**可用材料**.
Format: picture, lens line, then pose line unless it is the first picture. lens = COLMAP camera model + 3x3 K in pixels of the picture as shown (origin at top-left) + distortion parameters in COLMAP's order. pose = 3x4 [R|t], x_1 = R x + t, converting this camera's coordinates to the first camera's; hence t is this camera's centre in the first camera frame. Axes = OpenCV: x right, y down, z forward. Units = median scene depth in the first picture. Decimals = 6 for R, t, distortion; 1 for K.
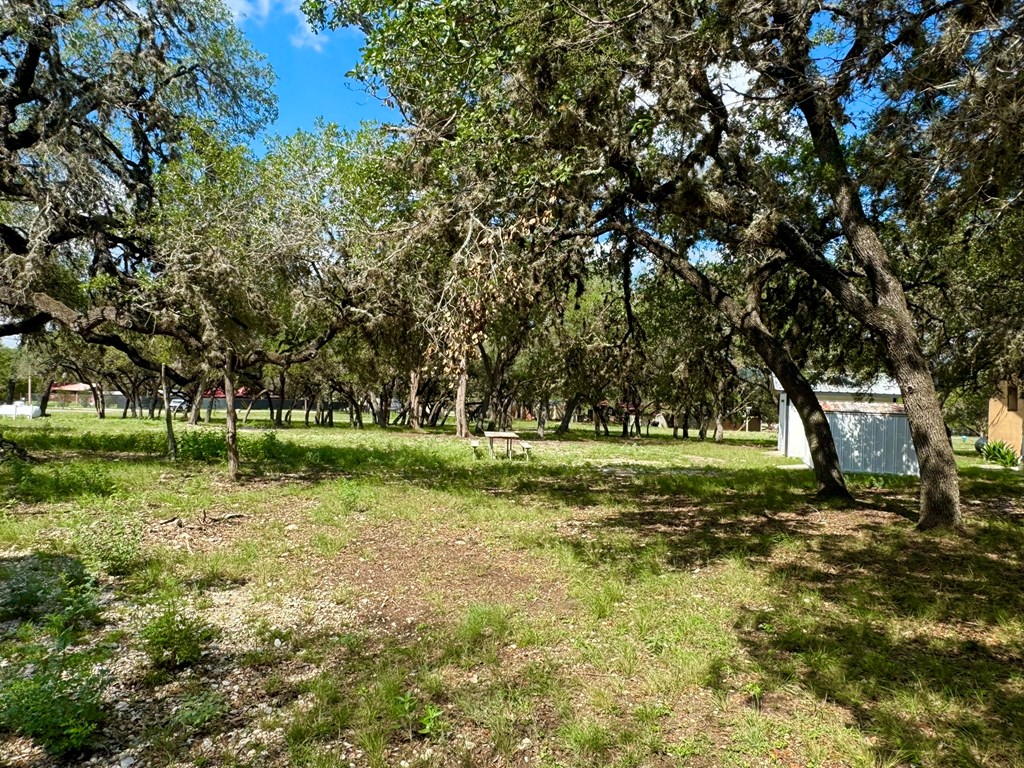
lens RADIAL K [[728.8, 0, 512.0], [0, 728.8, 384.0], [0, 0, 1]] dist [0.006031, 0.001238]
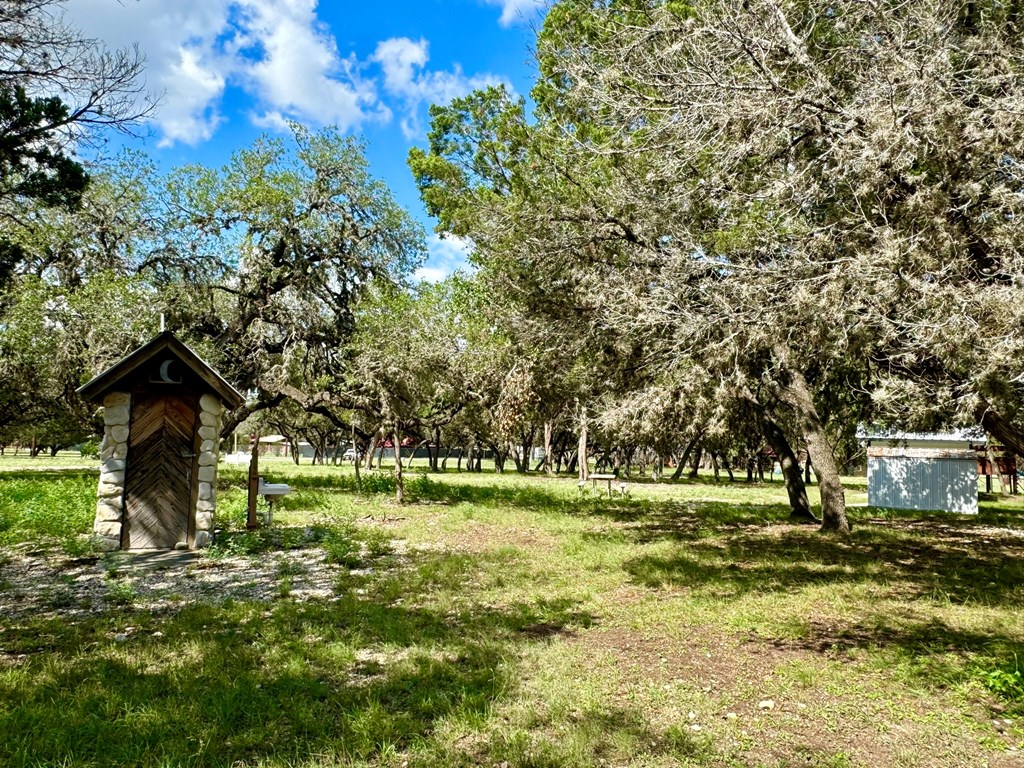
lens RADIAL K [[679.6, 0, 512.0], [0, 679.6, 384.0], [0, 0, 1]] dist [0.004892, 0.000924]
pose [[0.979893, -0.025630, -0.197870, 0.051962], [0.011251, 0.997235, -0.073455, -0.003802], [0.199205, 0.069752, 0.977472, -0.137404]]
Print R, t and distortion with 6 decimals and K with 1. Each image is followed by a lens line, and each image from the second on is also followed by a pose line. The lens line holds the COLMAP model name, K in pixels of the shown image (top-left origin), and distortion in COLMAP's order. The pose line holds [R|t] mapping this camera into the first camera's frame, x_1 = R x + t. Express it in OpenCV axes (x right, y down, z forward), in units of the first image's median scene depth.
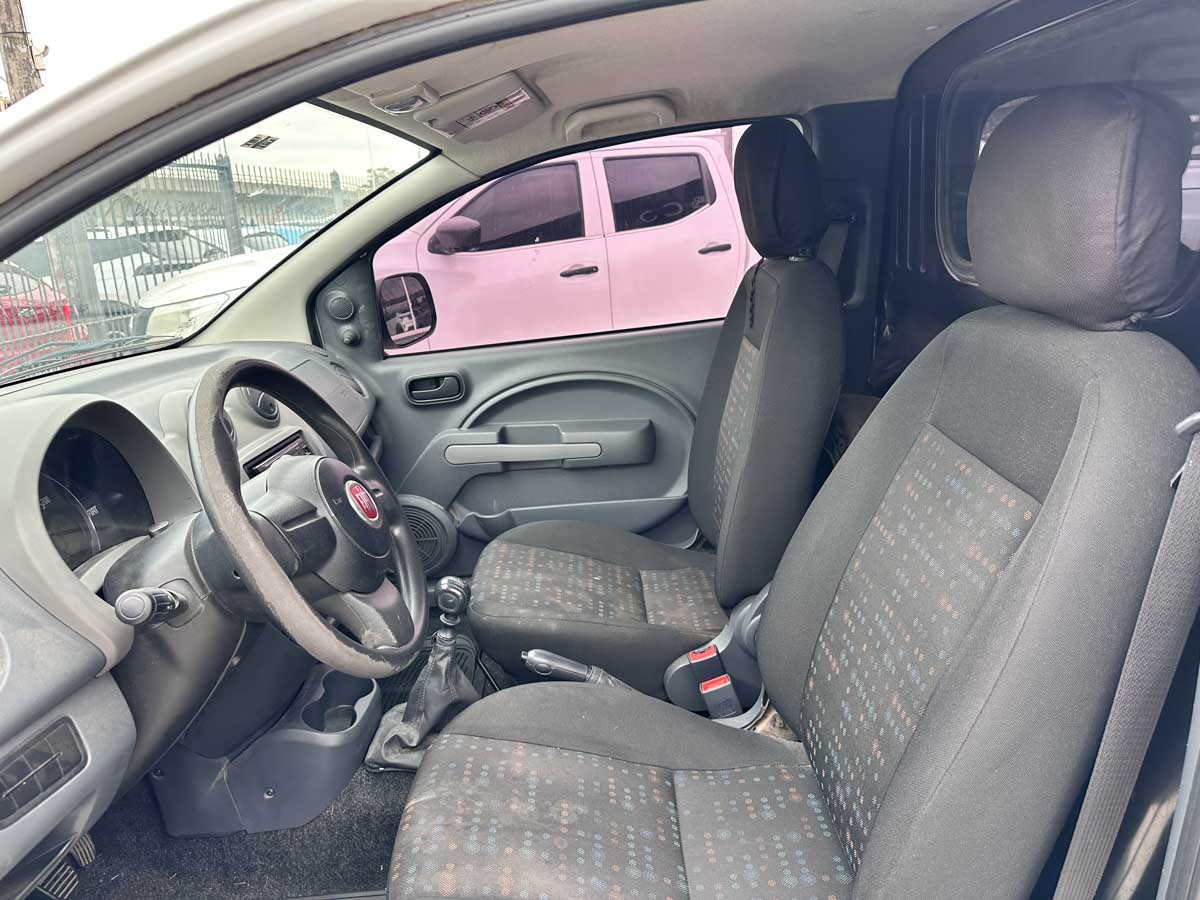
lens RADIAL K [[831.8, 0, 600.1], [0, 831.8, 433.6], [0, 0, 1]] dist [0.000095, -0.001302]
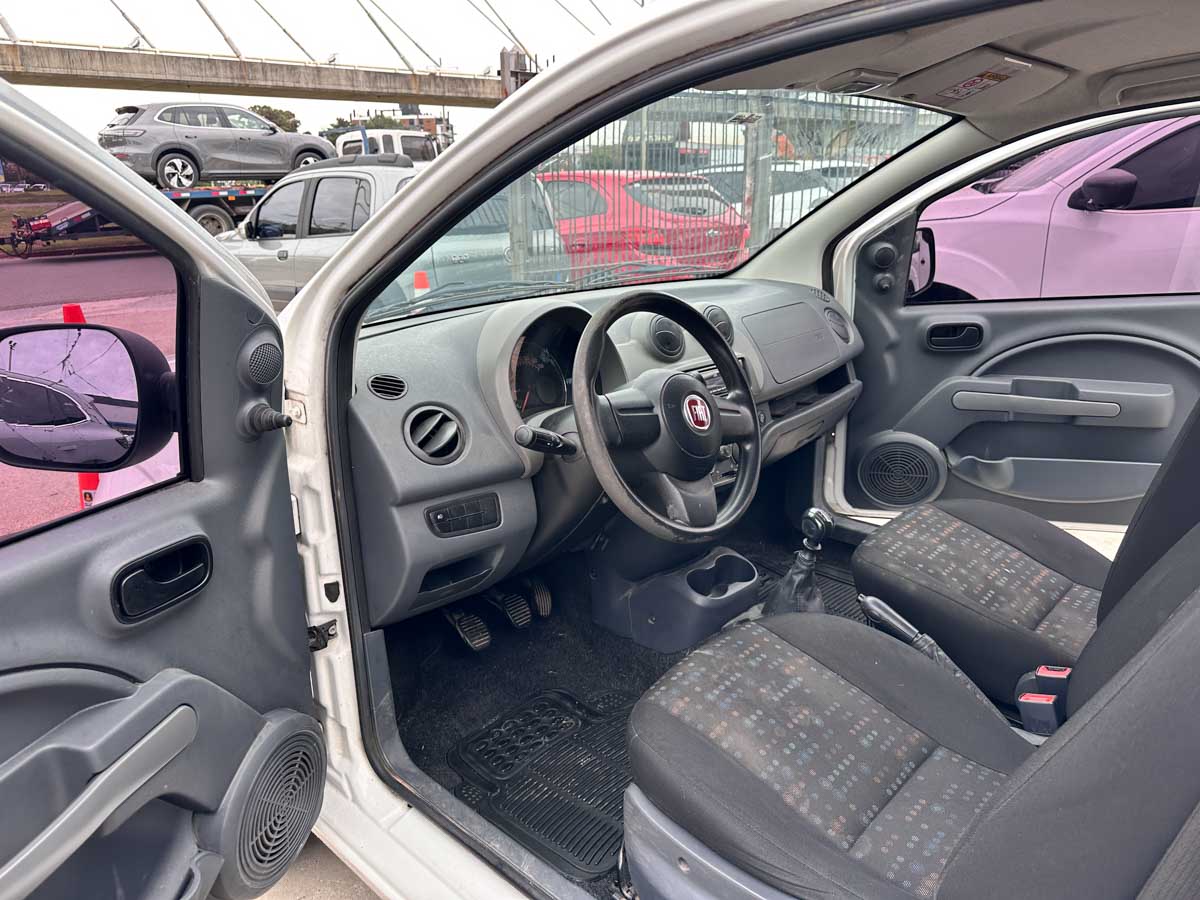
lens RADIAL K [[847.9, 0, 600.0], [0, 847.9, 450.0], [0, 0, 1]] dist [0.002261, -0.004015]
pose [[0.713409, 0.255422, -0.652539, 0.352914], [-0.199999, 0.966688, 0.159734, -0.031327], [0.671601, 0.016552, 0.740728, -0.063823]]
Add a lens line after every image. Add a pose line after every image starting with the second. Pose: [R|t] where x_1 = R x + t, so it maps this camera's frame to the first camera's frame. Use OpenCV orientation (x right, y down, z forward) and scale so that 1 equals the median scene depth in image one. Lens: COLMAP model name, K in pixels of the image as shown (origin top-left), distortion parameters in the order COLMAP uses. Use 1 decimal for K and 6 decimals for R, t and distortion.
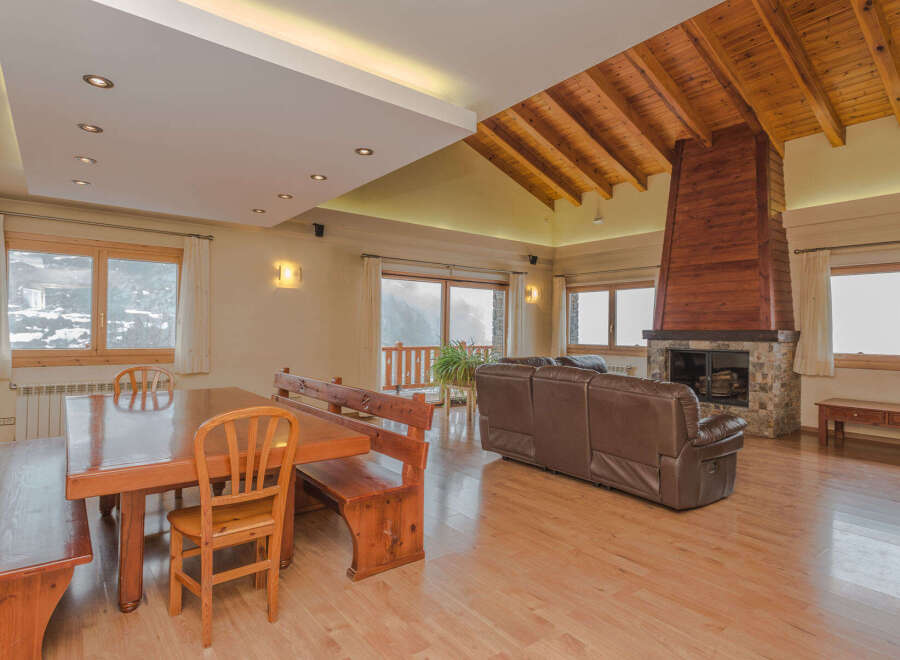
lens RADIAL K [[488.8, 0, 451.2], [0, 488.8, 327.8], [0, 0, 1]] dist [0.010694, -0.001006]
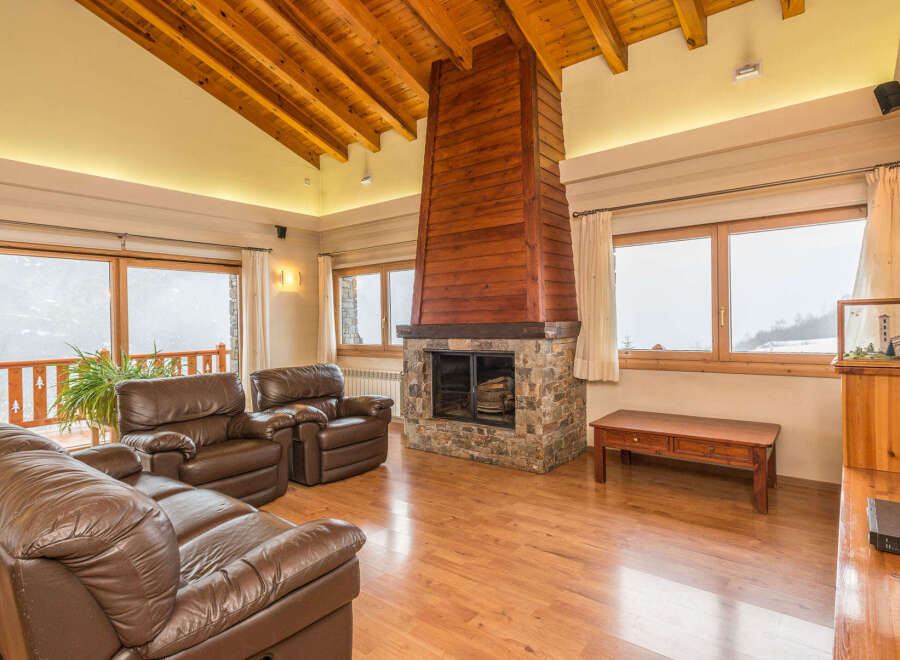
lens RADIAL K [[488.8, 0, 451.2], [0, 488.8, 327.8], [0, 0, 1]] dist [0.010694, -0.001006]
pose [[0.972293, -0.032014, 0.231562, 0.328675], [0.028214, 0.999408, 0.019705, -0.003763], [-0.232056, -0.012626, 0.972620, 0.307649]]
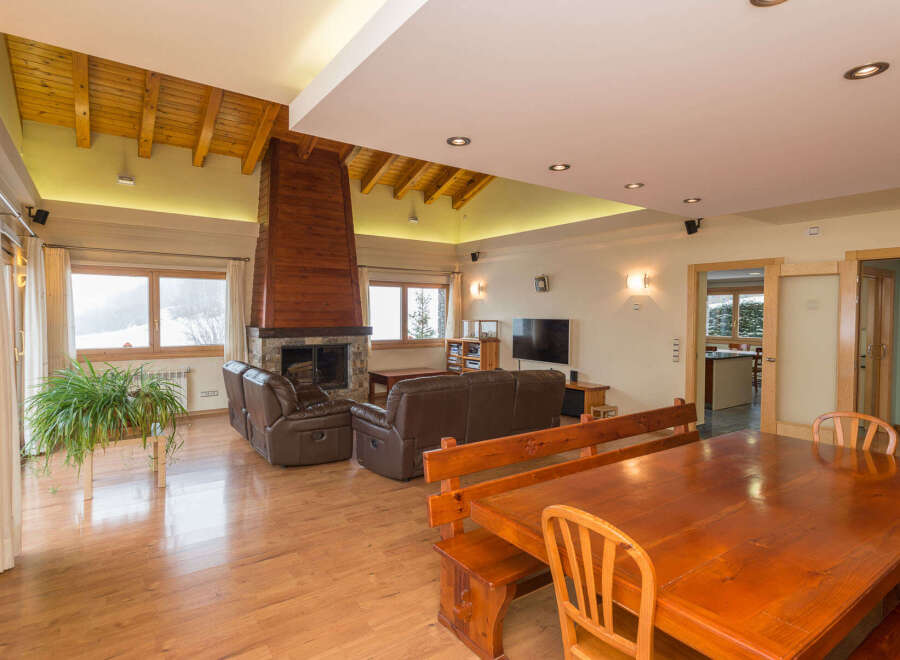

**题目**. 请把材料转换成两列CSV，范围从含有“Print R, t and”的那一行开始，一直到材料末尾，首尾两行都包括在内。两列分别命名为“文本”和“答案”，每段文字与对应的答案合为一行，各自放进一个加引号的字段，其中的换行改成空格，图片不要写入答案。

**参考答案**.
文本,答案
"Print R, t and distortion with 6 decimals and K with 1. Each image is followed by a lens line, and each image from the second on is also followed by a pose line. The lens line holds the COLMAP model name, K in pixels of the shown image (top-left origin), and distortion in COLMAP's order. The pose line holds [R|t] mapping this camera into the first camera's frame, x_1 = R x + t. Express it in OpenCV axes (x right, y down, z forward), in units of the first image's median scene depth.","lens RADIAL K [[831.8, 0, 600.1], [0, 831.8, 433.6], [0, 0, 1]] dist [0.000095, -0.001302] lens RADIAL K [[847.9, 0, 600.0], [0, 847.9, 450.0], [0, 0, 1]] dist [0.002261, -0.004015] pose [[0.713409, 0.255422, -0.652539, 0.352914], [-0.199999, 0.966688, 0.159734, -0.031327], [0.671601, 0.016552, 0.740728, -0.063823]]"
"Add a lens line after every image. Add a pose line after every image starting with the second. Pose: [R|t] where x_1 = R x + t, so it maps this camera's frame to the first camera's frame. Use OpenCV orientation (x right, y down, z forward) and scale so that 1 equals the median scene depth in image one. Lens: COLMAP model name, K in pixels of the image as shown (origin top-left), distortion parameters in the order COLMAP uses. Use 1 decimal for K and 6 decimals for R, t and distortion.","lens RADIAL K [[488.8, 0, 451.2], [0, 488.8, 327.8], [0, 0, 1]] dist [0.010694, -0.001006] lens RADIAL K [[488.8, 0, 451.2], [0, 488.8, 327.8], [0, 0, 1]] dist [0.010694, -0.001006] pose [[0.972293, -0.032014, 0.231562, 0.328675], [0.028214, 0.999408, 0.019705, -0.003763], [-0.232056, -0.012626, 0.972620, 0.307649]]"